The Bugs Bunny Show is a long-running American television anthology series hosted by Bugs Bunny, that was mainly composed of Looney Tunes and Merrie Melodies cartoons produced for Warner Bros. between 1948 and 1969. The show originally debuted as a primetime half-hour program on ABC in 1960, featuring three theatrical Warner Bros. cartoons with new linking sequences produced by the Warner Bros. Cartoons staff.
After three seasons, The Bugs Bunny Show moved to Saturday mornings, where it remained in one format or another for nearly four decades. The show's title and length changed regularly over the years, as did the station broadcasting it: both ABC and CBS have broadcast versions of The Bugs Bunny Show. In 2000, the series, by then known as The Bugs Bunny & Tweety Show, was canceled after the Looney Tunes/Merrie Melodies library became exclusive to the Cartoon Network family of cable TV networks.

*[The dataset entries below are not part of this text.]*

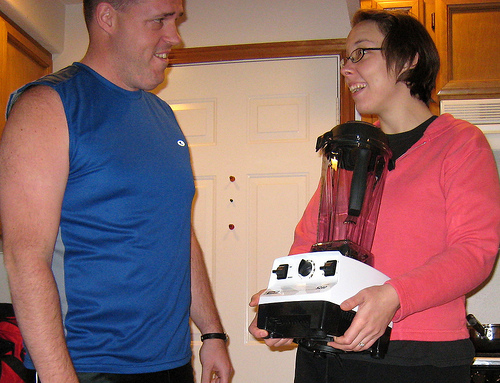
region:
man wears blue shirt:
[39, 67, 208, 379]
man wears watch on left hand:
[195, 327, 224, 346]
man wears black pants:
[55, 353, 196, 382]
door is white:
[155, 46, 325, 379]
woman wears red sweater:
[306, 133, 492, 345]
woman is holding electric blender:
[261, 119, 396, 354]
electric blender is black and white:
[258, 115, 389, 349]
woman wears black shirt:
[341, 130, 447, 188]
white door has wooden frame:
[165, 34, 395, 377]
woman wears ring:
[342, 324, 372, 359]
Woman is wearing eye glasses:
[290, 8, 469, 131]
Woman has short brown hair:
[277, 3, 492, 158]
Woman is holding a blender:
[255, 44, 427, 303]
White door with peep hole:
[207, 31, 259, 284]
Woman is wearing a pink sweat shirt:
[292, 20, 487, 221]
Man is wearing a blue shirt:
[62, 6, 219, 243]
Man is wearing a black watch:
[103, 48, 237, 360]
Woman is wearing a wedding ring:
[316, 269, 419, 371]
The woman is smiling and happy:
[272, 4, 436, 125]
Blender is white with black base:
[278, 122, 401, 346]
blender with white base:
[243, 111, 411, 358]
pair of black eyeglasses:
[330, 42, 393, 74]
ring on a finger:
[355, 335, 369, 350]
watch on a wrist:
[189, 324, 240, 350]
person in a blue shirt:
[0, 1, 235, 378]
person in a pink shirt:
[245, 6, 498, 381]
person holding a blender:
[240, 5, 498, 382]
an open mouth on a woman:
[341, 76, 376, 100]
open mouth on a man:
[146, 44, 175, 66]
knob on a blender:
[317, 258, 342, 277]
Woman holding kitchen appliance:
[240, 10, 496, 381]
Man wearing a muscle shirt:
[4, 2, 232, 378]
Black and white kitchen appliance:
[243, 125, 425, 360]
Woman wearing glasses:
[303, 1, 470, 115]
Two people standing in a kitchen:
[2, 3, 498, 368]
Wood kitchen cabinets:
[424, 1, 497, 97]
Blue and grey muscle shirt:
[10, 51, 222, 380]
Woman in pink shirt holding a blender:
[230, 9, 486, 365]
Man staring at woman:
[21, 0, 233, 372]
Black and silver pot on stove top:
[449, 298, 499, 366]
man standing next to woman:
[10, 4, 235, 379]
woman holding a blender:
[250, 11, 497, 381]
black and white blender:
[258, 122, 395, 338]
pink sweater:
[285, 114, 497, 340]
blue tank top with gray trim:
[10, 61, 195, 368]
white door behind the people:
[144, 56, 339, 377]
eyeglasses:
[342, 44, 394, 65]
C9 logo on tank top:
[176, 138, 184, 146]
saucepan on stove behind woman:
[463, 312, 498, 354]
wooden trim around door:
[160, 38, 353, 123]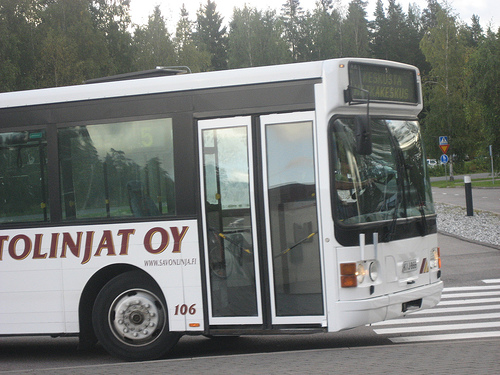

The show's theme song was "The Bugs Bunny Overture (This is It!)", written by Mack David and Jerry Livingston ("Overture/curtain, lights/this is it/the night of nights..."). The opening title sequence, animated by Freleng unit animator Gerry Chiniquy, features Bugs and Daffy Duck performing the song in unison. For the final chorus, a lineup of Looney Tunes characters joins the bunny and duck onstage (Porky Pig, however, is absent from the procession).
The Bugs Bunny Show proved beneficial to the Warner Bros. staff, as it allowed the studio to remain open despite the shrinking market for theatrical animated shorts. The final first-run episode of the original Bugs Bunny Show aired on August 7, 1962, and the Warner Bros. animation studio closed the following spring.
In 1971, The Road Runner Show moved to ABC, and a reconstituted half-hour Bugs Bunny Show aired on CBS, featuring re-edited versions of the bridging sequences and a different grouping of cartoons. In 1973, The Bugs Bunny Show returned to ABC for two seasons, only for CBS to re-acquire both shows and bring back The Bugs Bunny/Road Runner Hour in 1975. In 1976, Sylvester and Tweety were featured in their own Sylvester and Tweety Show for one year, necessitating the removal of most of the Tweety and/or Sylvester cartoons on Bugs Bunny/Road Runner that season.
The Bugs Bunny/Road Runner Hour became The Bugs Bunny/Road Runner Show in 1978 after CBS added another half-hour to the runtime. In 1981, a companion Sylvester & Tweety, Daffy, and Speedy Show was added to the CBS schedule, which included a number of later cartoons produced by a reestablished Warner Bros. Cartoons studio from 1967 to 1969. The following year, this new companion series was canceled, and its cartoons were incorporated into the The Bugs Bunny/Road Runner Show, which was broadcast as two separate hour-long programs on Saturday mornings. In 1983, CBS returned the show to 90 minutes, the bridging sequences were dropped, and the show's opening titles were re-animated. The following year, the "Bugs Bunny Overture" opening was jettisoned altogether; a new title sequence (created from clips of the cartoons) and new theme song, composed by John Klawitter, introduced the show.
The hour-long Bugs Bunny & Tweety Show remained on the air until 1999, when it was again reduced to a half-hour. In 2000, Warner Bros. made the Looney Tunes and Merrie Melodies film library exclusive to the Cartoon Network, as it, along with parent Warner Bros. is owned by Time Warner. As a result, The Bugs Bunny Show ended its four-decade-long network run, one of the longest runs in the history of United States network television.
When Warner Bros. released its video series "Golden Jubilee", featuring the classic cartoons, the opening sequence shows the Tasmanian Devil maniacally riding a motorcycle down a city street, chased by a police car. He makes a sharp turn into a theater, where the rest of the Looney Tunes are performing to the Bugs Bunny Show tune.
Title sequences and some linking material from the original Bugs Bunny Show are included as bonus features on each volume of the Looney Tunes Golden Collection DVD collection. As the original color negatives were cut up by CBS and ABC to create later versions of the show, the linking sequences are presented on DVD using a combination of footage from both the color negatives and the black-and-white ABC broadcast prints prepared in the early 1960s.